By: Conference Board of Canada
Canada’s wood products manufacturers are on track to post pre-tax profits of $1.4 billion this year – their highest levels since 2004, according to The Conference Board of Canada’s Canadian Industrial Outlook: Canada’s Wood Products Manufacturing Industry. Going forward, however, the imposition of U.S. duties on softwood lumber will slow export growth and weigh on the industry’s bottom line.
“With no end in sight for the longstanding trade dispute between the U.S. and Canada on softwood lumber and increasingly protectionist sentiment south of the border, it is more likely that Canadian producers will face trade action by the U.S. and heightened restrictions in the coming year,” said Michael Burt, Director, Industrial Trends. “Trade action will likely come in the form of import duties, which would increase the costs of exporting to the U.S. With softwood lumber accounting for more than half of industry’s wood product exports to the U.S., various producers must evaluate whether they can continue to export to the U.S. profitably.”
- After seeing pre-tax profits shrink in 2015, wood products manufacturers can expect to see pre-tax profits reach $1.4 billion this year.
- With no new agreement in sight, it is increasingly likely that Canadian producers will face heightened restrictions on lumber exports to the U.S. in the coming year.
- In addition to potential trade protectionism from the U.S., the Canadian lumber industry will have to contend with decreased demand from China and an aging workforce.
The anticipated imposition of duties by the U.S. on Canadian lumber will have numerous implications for the wood products industry. In the near-term, duties are expected to cut Canada’s shipments to the United States. However, the severity of the production cuts will depend on factors such as the location and size of the sawmills. Producers in Central and Eastern Canada are heavily dependent on U.S. demand. In the case of Ontario, over 95 per cent of wood exports are destined south of the border. Smaller firms will also face greater difficulties in adapting to the new import duties as they typically have less ability to redirect production to distant markets.

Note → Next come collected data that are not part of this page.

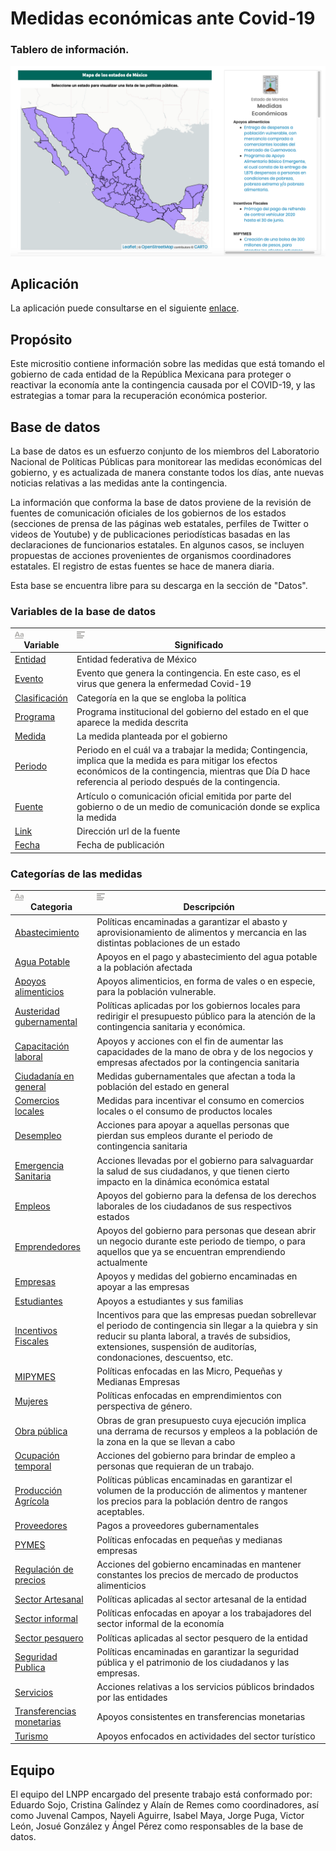 # Medidas económicas ante Covid-19

### Tablero de información.

![](https://raw.githubusercontent.com/lnpp/medidasEconomicasCovid19/master/www/multimedia/ogImage.png)

## Aplicación

La aplicación puede consultarse en el siguiente [enlace](https://lnppmicrositio.shinyapps.io/PoliticasEconomicasCovid19/).

## Propósito

Este micrositio contiene información sobre las medidas que está tomando el gobierno de cada entidad de la República Mexicana para proteger o reactivar la economía ante la contingencia causada por el COVID-19, y las estrategias a tomar para la recuperación económica posterior. 

## Base de datos

La base de datos es un esfuerzo conjunto de los miembros del Laboratorio Nacional de Políticas Públicas para monitorear las medidas económicas del gobierno, y es actualizada de manera constante todos los días, ante nuevas noticias relativas a las medidas ante la contingencia. 

La información que conforma la base de datos proviene de la revisión de fuentes de comunicación oficiales de los gobiernos de los estados (secciones de prensa de las páginas web estatales, perfiles de Twitter o videos de Youtube) y de publicaciones periodísticas basadas en las declaraciones de funcionarios estatales. En algunos casos, se incluyen propuestas de acciones provenientes de organismos coordinadores estatales. El registro de estas fuentes se hace de manera diaria.

Esta base se encuentra libre para su descarga en la sección de "Datos". 

### Variables de la base de datos

<table class="collection-content"><thead><tr><th><span class="icon property-icon"><svg viewBox="0 0 14 14" style="width:14px;height:14px;display:block;fill:rgba(55, 53, 47, 0.4);flex-shrink:0;-webkit-backface-visibility:hidden" class="typesTitle"><path d="M7.73943662,8.6971831 C7.77640845,8.7834507 7.81338028,8.8943662 7.81338028,9.00528169 C7.81338028,9.49823944 7.40669014,9.89260563 6.91373239,9.89260563 C6.53169014,9.89260563 6.19894366,9.64612676 6.08802817,9.30105634 L5.75528169,8.33978873 L2.05809859,8.33978873 L1.72535211,9.30105634 C1.61443662,9.64612676 1.2693662,9.89260563 0.887323944,9.89260563 C0.394366197,9.89260563 0,9.49823944 0,9.00528169 C0,8.8943662 0.0246478873,8.7834507 0.0616197183,8.6971831 L2.46478873,2.48591549 C2.68661972,1.90669014 3.24119718,1.5 3.90669014,1.5 C4.55985915,1.5 5.12676056,1.90669014 5.34859155,2.48591549 L7.73943662,8.6971831 Z M2.60035211,6.82394366 L5.21302817,6.82394366 L3.90669014,3.10211268 L2.60035211,6.82394366 Z M11.3996479,3.70598592 C12.7552817,3.70598592 14,4.24823944 14,5.96126761 L14,9.07922535 C14,9.52288732 13.6549296,9.89260563 13.2112676,9.89260563 C12.8169014,9.89260563 12.471831,9.59683099 12.4225352,9.19014085 C12.028169,9.6584507 11.3257042,9.95422535 10.5492958,9.95422535 C9.60035211,9.95422535 8.47887324,9.31338028 8.47887324,7.98239437 C8.47887324,6.58978873 9.60035211,6.08450704 10.5492958,6.08450704 C11.3380282,6.08450704 12.040493,6.33098592 12.4348592,6.81161972 L12.4348592,5.98591549 C12.4348592,5.38204225 11.9172535,4.98767606 11.1285211,4.98767606 C10.6602113,4.98767606 10.2411972,5.11091549 9.80985915,5.38204225 C9.72359155,5.43133803 9.61267606,5.46830986 9.50176056,5.46830986 C9.18133803,5.46830986 8.91021127,5.1971831 8.91021127,4.86443662 C8.91021127,4.64260563 9.0334507,4.44542254 9.19366197,4.34683099 C9.87147887,3.90316901 10.6232394,3.70598592 11.3996479,3.70598592 Z M11.1778169,8.8943662 C11.6830986,8.8943662 12.1760563,8.72183099 12.4348592,8.37676056 L12.4348592,7.63732394 C12.1760563,7.29225352 11.6830986,7.11971831 11.1778169,7.11971831 C10.5616197,7.11971831 10.056338,7.45246479 10.056338,8.0193662 C10.056338,8.57394366 10.5616197,8.8943662 11.1778169,8.8943662 Z M0.65625,11.125 L13.34375,11.125 C13.7061869,11.125 14,11.4188131 14,11.78125 C14,12.1436869 13.7061869,12.4375 13.34375,12.4375 L0.65625,12.4375 C0.293813133,12.4375 4.43857149e-17,12.1436869 0,11.78125 C-4.43857149e-17,11.4188131 0.293813133,11.125 0.65625,11.125 Z"></path></svg></span>Variable</th><th><span class="icon property-icon"><svg viewBox="0 0 14 14" style="width:14px;height:14px;display:block;fill:rgba(55, 53, 47, 0.4);flex-shrink:0;-webkit-backface-visibility:hidden" class="typesText"><path d="M7,4.56818 C7,4.29204 6.77614,4.06818 6.5,4.06818 L0.5,4.06818 C0.223858,4.06818 0,4.29204 0,4.56818 L0,5.61364 C0,5.88978 0.223858,6.11364 0.5,6.11364 L6.5,6.11364 C6.77614,6.11364 7,5.88978 7,5.61364 L7,4.56818 Z M0.5,1 C0.223858,1 0,1.223858 0,1.5 L0,2.54545 C0,2.8216 0.223858,3.04545 0.5,3.04545 L12.5,3.04545 C12.7761,3.04545 13,2.8216 13,2.54545 L13,1.5 C13,1.223858 12.7761,1 12.5,1 L0.5,1 Z M0,8.68182 C0,8.95796 0.223858,9.18182 0.5,9.18182 L11.5,9.18182 C11.7761,9.18182 12,8.95796 12,8.68182 L12,7.63636 C12,7.36022 11.7761,7.13636 11.5,7.13636 L0.5,7.13636 C0.223858,7.13636 0,7.36022 0,7.63636 L0,8.68182 Z M0,11.75 C0,12.0261 0.223858,12.25 0.5,12.25 L9.5,12.25 C9.77614,12.25 10,12.0261 10,11.75 L10,10.70455 C10,10.4284 9.77614,10.20455 9.5,10.20455 L0.5,10.20455 C0.223858,10.20455 0,10.4284 0,10.70455 L0,11.75 Z"></path></svg></span>Significado</th></tr></thead><tbody><tr id="5fe5a90b-1a05-440b-9382-786ffc18a40f"><td class="cell-title"><a href="https://www.notion.so/Entidad-5fe5a90b1a05440b9382786ffc18a40f">Entidad</a></td><td class="cell-1uXO">Entidad federativa de México</td></tr><tr id="7fce8971-4869-4a15-8b96-4c73fc3afc40"><td class="cell-title"><a href="https://www.notion.so/Evento-7fce897148694a158b964c73fc3afc40">Evento</a></td><td class="cell-1uXO">Evento que genera la contingencia. En este caso, es el virus que genera la enfermedad Covid-19</td></tr><tr id="296cba74-70b0-487f-b0f6-bff27f95557d"><td class="cell-title"><a href="https://www.notion.so/Clasificaci-n-296cba7470b0487fb0f6bff27f95557d">Clasificación</a></td><td class="cell-1uXO">Categoría en la que se engloba la política</td></tr><tr id="43c2b9d4-b482-4422-a943-3e1d86333a78"><td class="cell-title"><a href="https://www.notion.so/Programa-43c2b9d4b4824422a9433e1d86333a78">Programa</a></td><td class="cell-1uXO">Programa institucional del gobierno del estado en el que aparece la medida descrita</td></tr><tr id="18b4a341-c718-4a71-a5da-7c220a1d55ed"><td class="cell-title"><a href="https://www.notion.so/Medida-18b4a341c7184a71a5da7c220a1d55ed">Medida</a></td><td class="cell-1uXO">La medida planteada por el gobierno</td></tr><tr id="ad677a96-a598-41b9-a122-cbe39881d73c"><td class="cell-title"><a href="https://www.notion.so/Periodo-ad677a96a59841b9a122cbe39881d73c">Periodo</a></td><td class="cell-1uXO">Periodo en el cuál va a trabajar la medida; Contingencia, implica que la medida es para mitigar los efectos económicos de la contingencia, mientras que Día D hace referencia al periodo después de la contingencia.</td></tr><tr id="0aa1a3a8-9392-439b-a154-b05ce7a2b43e"><td class="cell-title"><a href="https://www.notion.so/Fuente-0aa1a3a89392439ba154b05ce7a2b43e">Fuente</a></td><td class="cell-1uXO">Artículo o comunicación oficial emitida por parte del gobierno o de un medio de comunicación donde se explica la medida</td></tr><tr id="95289dba-8842-4ddf-8a0d-84ec06abf70b"><td class="cell-title"><a href="https://www.notion.so/Link-95289dba88424ddf8a0d84ec06abf70b">Link</a></td><td class="cell-1uXO">Dirección url de la fuente</td></tr><tr id="580ad609-0d94-4b47-9fb5-315d1e3a8e6b"><td class="cell-title"><a href="https://www.notion.so/Fecha-580ad6090d944b479fb5315d1e3a8e6b">Fecha</a></td><td class="cell-1uXO">Fecha de publicación</td></tr></tbody></table>

### Categorías de las medidas

<table class="collection-content"><thead><tr><th><span class="icon property-icon"><svg viewBox="0 0 14 14" style="width:14px;height:14px;display:block;fill:rgba(55, 53, 47, 0.4);flex-shrink:0;-webkit-backface-visibility:hidden" class="typesTitle"><path d="M7.73943662,8.6971831 C7.77640845,8.7834507 7.81338028,8.8943662 7.81338028,9.00528169 C7.81338028,9.49823944 7.40669014,9.89260563 6.91373239,9.89260563 C6.53169014,9.89260563 6.19894366,9.64612676 6.08802817,9.30105634 L5.75528169,8.33978873 L2.05809859,8.33978873 L1.72535211,9.30105634 C1.61443662,9.64612676 1.2693662,9.89260563 0.887323944,9.89260563 C0.394366197,9.89260563 0,9.49823944 0,9.00528169 C0,8.8943662 0.0246478873,8.7834507 0.0616197183,8.6971831 L2.46478873,2.48591549 C2.68661972,1.90669014 3.24119718,1.5 3.90669014,1.5 C4.55985915,1.5 5.12676056,1.90669014 5.34859155,2.48591549 L7.73943662,8.6971831 Z M2.60035211,6.82394366 L5.21302817,6.82394366 L3.90669014,3.10211268 L2.60035211,6.82394366 Z M11.3996479,3.70598592 C12.7552817,3.70598592 14,4.24823944 14,5.96126761 L14,9.07922535 C14,9.52288732 13.6549296,9.89260563 13.2112676,9.89260563 C12.8169014,9.89260563 12.471831,9.59683099 12.4225352,9.19014085 C12.028169,9.6584507 11.3257042,9.95422535 10.5492958,9.95422535 C9.60035211,9.95422535 8.47887324,9.31338028 8.47887324,7.98239437 C8.47887324,6.58978873 9.60035211,6.08450704 10.5492958,6.08450704 C11.3380282,6.08450704 12.040493,6.33098592 12.4348592,6.81161972 L12.4348592,5.98591549 C12.4348592,5.38204225 11.9172535,4.98767606 11.1285211,4.98767606 C10.6602113,4.98767606 10.2411972,5.11091549 9.80985915,5.38204225 C9.72359155,5.43133803 9.61267606,5.46830986 9.50176056,5.46830986 C9.18133803,5.46830986 8.91021127,5.1971831 8.91021127,4.86443662 C8.91021127,4.64260563 9.0334507,4.44542254 9.19366197,4.34683099 C9.87147887,3.90316901 10.6232394,3.70598592 11.3996479,3.70598592 Z M11.1778169,8.8943662 C11.6830986,8.8943662 12.1760563,8.72183099 12.4348592,8.37676056 L12.4348592,7.63732394 C12.1760563,7.29225352 11.6830986,7.11971831 11.1778169,7.11971831 C10.5616197,7.11971831 10.056338,7.45246479 10.056338,8.0193662 C10.056338,8.57394366 10.5616197,8.8943662 11.1778169,8.8943662 Z M0.65625,11.125 L13.34375,11.125 C13.7061869,11.125 14,11.4188131 14,11.78125 C14,12.1436869 13.7061869,12.4375 13.34375,12.4375 L0.65625,12.4375 C0.293813133,12.4375 4.43857149e-17,12.1436869 0,11.78125 C-4.43857149e-17,11.4188131 0.293813133,11.125 0.65625,11.125 Z"></path></svg></span>Categoria</th><th><span class="icon property-icon"><svg viewBox="0 0 14 14" style="width:14px;height:14px;display:block;fill:rgba(55, 53, 47, 0.4);flex-shrink:0;-webkit-backface-visibility:hidden" class="typesText"><path d="M7,4.56818 C7,4.29204 6.77614,4.06818 6.5,4.06818 L0.5,4.06818 C0.223858,4.06818 0,4.29204 0,4.56818 L0,5.61364 C0,5.88978 0.223858,6.11364 0.5,6.11364 L6.5,6.11364 C6.77614,6.11364 7,5.88978 7,5.61364 L7,4.56818 Z M0.5,1 C0.223858,1 0,1.223858 0,1.5 L0,2.54545 C0,2.8216 0.223858,3.04545 0.5,3.04545 L12.5,3.04545 C12.7761,3.04545 13,2.8216 13,2.54545 L13,1.5 C13,1.223858 12.7761,1 12.5,1 L0.5,1 Z M0,8.68182 C0,8.95796 0.223858,9.18182 0.5,9.18182 L11.5,9.18182 C11.7761,9.18182 12,8.95796 12,8.68182 L12,7.63636 C12,7.36022 11.7761,7.13636 11.5,7.13636 L0.5,7.13636 C0.223858,7.13636 0,7.36022 0,7.63636 L0,8.68182 Z M0,11.75 C0,12.0261 0.223858,12.25 0.5,12.25 L9.5,12.25 C9.77614,12.25 10,12.0261 10,11.75 L10,10.70455 C10,10.4284 9.77614,10.20455 9.5,10.20455 L0.5,10.20455 C0.223858,10.20455 0,10.4284 0,10.70455 L0,11.75 Z"></path></svg></span>Descripción</th></tr></thead><tbody><tr id="8dee0737-7550-47eb-a8d1-acdd2308cd07"><td class="cell-title"><a href="https://www.notion.so/Abastecimiento-8dee0737755047eba8d1acdd2308cd07">Abastecimiento</a></td><td class="cell-CZZH">Políticas encaminadas a garantizar el abasto y aprovisionamiento de alimentos y mercancia en las distintas poblaciones de un estado</td></tr><tr id="e95e15ee-0491-4dba-83a8-3e0f3b7cf8b1"><td class="cell-title"><a href="https://www.notion.so/Agua-Potable-e95e15ee04914dba83a83e0f3b7cf8b1">Agua Potable</a></td><td class="cell-CZZH">Apoyos en el pago y abastecimiento del agua potable a la población afectada</td></tr><tr id="7269e00c-e812-491c-8bcd-fffcca1ce724"><td class="cell-title"><a href="https://www.notion.so/Apoyos-alimenticios-7269e00ce812491c8bcdfffcca1ce724">Apoyos alimenticios</a></td><td class="cell-CZZH">Apoyos alimenticios, en forma de vales o en especie, para la población vulnerable.</td></tr><tr id="ade246af-2840-4044-83fc-27c3bf8214b0"><td class="cell-title"><a href="https://www.notion.so/Austeridad-gubernamental-ade246af2840404483fc27c3bf8214b0">Austeridad gubernamental</a></td><td class="cell-CZZH">Políticas aplicadas por los gobiernos locales para redirigir el presupuesto público para la atención de la contingencia sanitaria y económica.</td></tr><tr id="8aa0988e-ba74-44b5-8602-54b596581e29"><td class="cell-title"><a href="https://www.notion.so/Capacitaci-n-laboral-8aa0988eba7444b5860254b596581e29">Capacitación laboral</a></td><td class="cell-CZZH">Apoyos y acciones con el fin de aumentar las capacidades de la mano de obra y de los negocios y empresas afectados por la contingencia sanitaria</td></tr><tr id="33fc9753-54c8-4df9-a236-90800b96b8e2"><td class="cell-title"><a href="https://www.notion.so/Ciudadan-a-en-general-33fc975354c84df9a23690800b96b8e2">Ciudadanía en general</a></td><td class="cell-CZZH">Medidas gubernamentales que afectan a toda la población del estado en general</td></tr><tr id="7aab47f8-51d5-4058-b4b5-f5381f829644"><td class="cell-title"><a href="https://www.notion.so/Comercios-locales-7aab47f851d54058b4b5f5381f829644">Comercios locales</a></td><td class="cell-CZZH">Medidas para incentivar el consumo en comercios locales o el consumo de productos locales</td></tr><tr id="20289b53-d4c9-4025-b8b9-6e47bb76c981"><td class="cell-title"><a href="https://www.notion.so/Desempleo-20289b53d4c94025b8b96e47bb76c981">Desempleo</a></td><td class="cell-CZZH">Acciones para apoyar a aquellas personas que pierdan sus empleos durante el periodo de contingencia sanitaria</td></tr><tr id="92546f1b-1c7f-41e9-8712-b99f5d0015dc"><td class="cell-title"><a href="https://www.notion.so/Emergencia-Sanitaria-92546f1b1c7f41e98712b99f5d0015dc">Emergencia Sanitaria</a></td><td class="cell-CZZH">Acciones llevadas por el gobierno para salvaguardar la salud de sus ciudadanos, y que tienen cierto impacto en la dinámica económica estatal</td></tr><tr id="1c8c00af-63b4-4a56-9f55-7ebfc2ef6983"><td class="cell-title"><a href="https://www.notion.so/Empleos-1c8c00af63b44a569f557ebfc2ef6983">Empleos</a></td><td class="cell-CZZH">Apoyos del gobierno para la defensa de los derechos laborales de los ciudadanos de sus respectivos estados</td></tr><tr id="d0d659cc-035a-4f14-8c71-6b58d0b31da3"><td class="cell-title"><a href="https://www.notion.so/Emprendedores-d0d659cc035a4f148c716b58d0b31da3">Emprendedores</a></td><td class="cell-CZZH">Apoyos del gobierno para personas que desean abrir un negocio durante este periodo de tiempo, o para aquellos que ya se encuentran emprendiendo actualmente</td></tr><tr id="7fb14f45-fd18-405d-b95a-9ed0c83d2255"><td class="cell-title"><a href="https://www.notion.so/Empresas-7fb14f45fd18405db95a9ed0c83d2255">Empresas</a></td><td class="cell-CZZH">Apoyos y medidas del gobierno encaminadas en apoyar a las empresas</td></tr><tr id="5dd5263a-9c8e-4fad-bd3d-55b0daa0b818"><td class="cell-title"><a href="https://www.notion.so/Estudiantes-5dd5263a9c8e4fadbd3d55b0daa0b818">Estudiantes</a></td><td class="cell-CZZH">Apoyos a estudiantes y sus familias</td></tr><tr id="5da95b94-ba16-43c1-aa5e-6fbf14368d0d"><td class="cell-title"><a href="https://www.notion.so/Incentivos-Fiscales-5da95b94ba1643c1aa5e6fbf14368d0d">Incentivos Fiscales</a></td><td class="cell-CZZH">Incentivos para que las empresas puedan sobrellevar el periodo de contingencia sin llegar a la quiebra y sin reducir su planta laboral, a través de subsidios, extensiones, suspensión de auditorías, condonaciones, descuentso, etc.</td></tr><tr id="716d0ee3-27d7-4928-a2c3-02e583163afa"><td class="cell-title"><a href="https://www.notion.so/MIPYMES-716d0ee327d74928a2c302e583163afa">MIPYMES</a></td><td class="cell-CZZH">Políticas enfocadas en las Micro, Pequeñas y Medianas Empresas</td></tr><tr id="0bc07259-c084-4836-9b41-3b078bc22ad9"><td class="cell-title"><a href="https://www.notion.so/Mujeres-0bc07259c08448369b413b078bc22ad9">Mujeres</a></td><td class="cell-CZZH">Políticas enfocadas en emprendimientos con perspectiva de género.</td></tr><tr id="f3ce2a24-54d1-4287-9fed-1a22d1baa371"><td class="cell-title"><a href="https://www.notion.so/Obra-p-blica-f3ce2a2454d142879fed1a22d1baa371">Obra pública</a></td><td class="cell-CZZH">Obras de gran presupuesto cuya ejecución implica una derrama de recursos y empleos a la población de la zona en la que se llevan a cabo</td></tr><tr id="9d9a68a4-4acb-4343-81d5-86cf743bd670"><td class="cell-title"><a href="https://www.notion.so/Ocupaci-n-temporal-9d9a68a44acb434381d586cf743bd670">Ocupación temporal</a></td><td class="cell-CZZH">Acciones del gobierno para brindar de empleo a personas que requieran de un trabajo.</td></tr><tr id="422fcfb8-ecea-4f2c-a328-818be552a040"><td class="cell-title"><a href="https://www.notion.so/Producci-n-Agr-cola-422fcfb8ecea4f2ca328818be552a040">Producción Agrícola</a></td><td class="cell-CZZH">Políticas públicas encaminadas en garantizar el volumen de la producción de alimentos y mantener los precios para la población dentro de rangos aceptables.</td></tr><tr id="ac95f82f-6d35-4856-8875-1acadecf60e6"><td class="cell-title"><a href="https://www.notion.so/Proveedores-ac95f82f6d35485688751acadecf60e6">Proveedores</a></td><td class="cell-CZZH">Pagos a proveedores gubernamentales</td></tr><tr id="ae6587a1-d5f6-4bb1-957c-e91f26cbf227"><td class="cell-title"><a href="https://www.notion.so/PYMES-ae6587a1d5f64bb1957ce91f26cbf227">PYMES</a></td><td class="cell-CZZH">Políticas enfocadas en pequeñas y medianas empresas</td></tr><tr id="f7766be5-0ef9-42e2-871e-65624e4a4fec"><td class="cell-title"><a href="https://www.notion.so/Regulaci-n-de-precios-f7766be50ef942e2871e65624e4a4fec">Regulación de precios</a></td><td class="cell-CZZH">Acciones del gobierno encaminadas en mantener constantes los precios de mercado de productos alimenticios</td></tr><tr id="921525ad-70ee-42e2-8d30-b43b8a2b17d1"><td class="cell-title"><a href="https://www.notion.so/Sector-Artesanal-921525ad70ee42e28d30b43b8a2b17d1">Sector Artesanal</a></td><td class="cell-CZZH">Políticas aplicadas al sector artesanal de la entidad</td></tr><tr id="015e793d-61a9-4b5d-baac-251f469cf0cd"><td class="cell-title"><a href="https://www.notion.so/Sector-informal-015e793d61a94b5dbaac251f469cf0cd">Sector informal</a></td><td class="cell-CZZH">Políticas enfocadas en apoyar a los trabajadores del sector informal de la economía</td></tr><tr id="3ad42ab7-a04f-4b13-8498-a52810484ce0"><td class="cell-title"><a href="https://www.notion.so/Sector-pesquero-3ad42ab7a04f4b138498a52810484ce0">Sector pesquero</a></td><td class="cell-CZZH">Políticas aplicadas al sector pesquero de la entidad</td></tr><tr id="7e89c2ff-e679-4b5e-bce9-188e3e1ad945"><td class="cell-title"><a href="https://www.notion.so/Seguridad-Publica-7e89c2ffe6794b5ebce9188e3e1ad945">Seguridad Publica</a></td><td class="cell-CZZH">Políticas encaminadas en garantizar la seguridad pública y el patrimonio de los ciudadanos y las empresas.</td></tr><tr id="7fb45c83-008d-4525-91be-5393647a7ffe"><td class="cell-title"><a href="https://www.notion.so/Servicios-7fb45c83008d452591be5393647a7ffe">Servicios</a></td><td class="cell-CZZH">Acciones relativas a los servicios públicos brindados por las entidades</td></tr><tr id="47187917-d117-4480-85eb-ae10bb2fc89e"><td class="cell-title"><a href="https://www.notion.so/Transferencias-monetarias-47187917d117448085ebae10bb2fc89e">Transferencias monetarias</a></td><td class="cell-CZZH">Apoyos consistentes en transferencias monetarias</td></tr><tr id="b251cee5-9373-4cab-af5f-4cfff7788529"><td class="cell-title"><a href="https://www.notion.so/Turismo-b251cee593734cabaf5f4cfff7788529">Turismo</a></td><td class="cell-CZZH">Apoyos enfocados en actividades del sector turístico</td></tr></tbody></table>

## Equipo

El equipo del LNPP encargado del presente trabajo está conformado por: Eduardo Sojo, Cristina Galíndez y Alaín de Remes como coordinadores, así como Juvenal Campos, Nayeli Aguirre, Isabel Maya, Jorge Puga, Victor León, Josué González y Ángel Pérez como responsables de la base de datos.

Western Canadian producers will also be made worse off by the new tariff, but in contrast to the rest of Canada, B.C. producers have made great inroads in diversifying their trading partners, with more than one-third of its wood product exports destined for markets beyond the U.S. Moreover, large companies have been able to make significant investments in U.S. mills, diversification that should allow these companies to better manage the duties when they come into play.
Current economic conditions also play a role. In the current economic climate, a relatively healthy U.S. economy is supporting a strong housing market, with housing starts forecast to grow to 1.79 million units by 2021. Domestic American firms would likely only satisfy 65 to 70 per cent of U.S. lumber demand. As a result, the U.S. will continue to need to source a decent portion of their lumber demand through imports.
Revenues will record a sturdy gain in 2016 as both production and prices are forecast to push higher, resulting in an uptick in industry margins and profitability this year. Starting in 2017, the financial picture of the industry is expected to moderate, as the imposition of U.S. duties on softwood lumber slow export growth and weigh on industry margins. But barring the outright imposition of quota restrictions in the U.S. market, stronger housing demand south of the border should continue to provide underlying support for Canada’s wood products manufacturers and allow the industry to register a stronger financial performance between 2018 and 2021.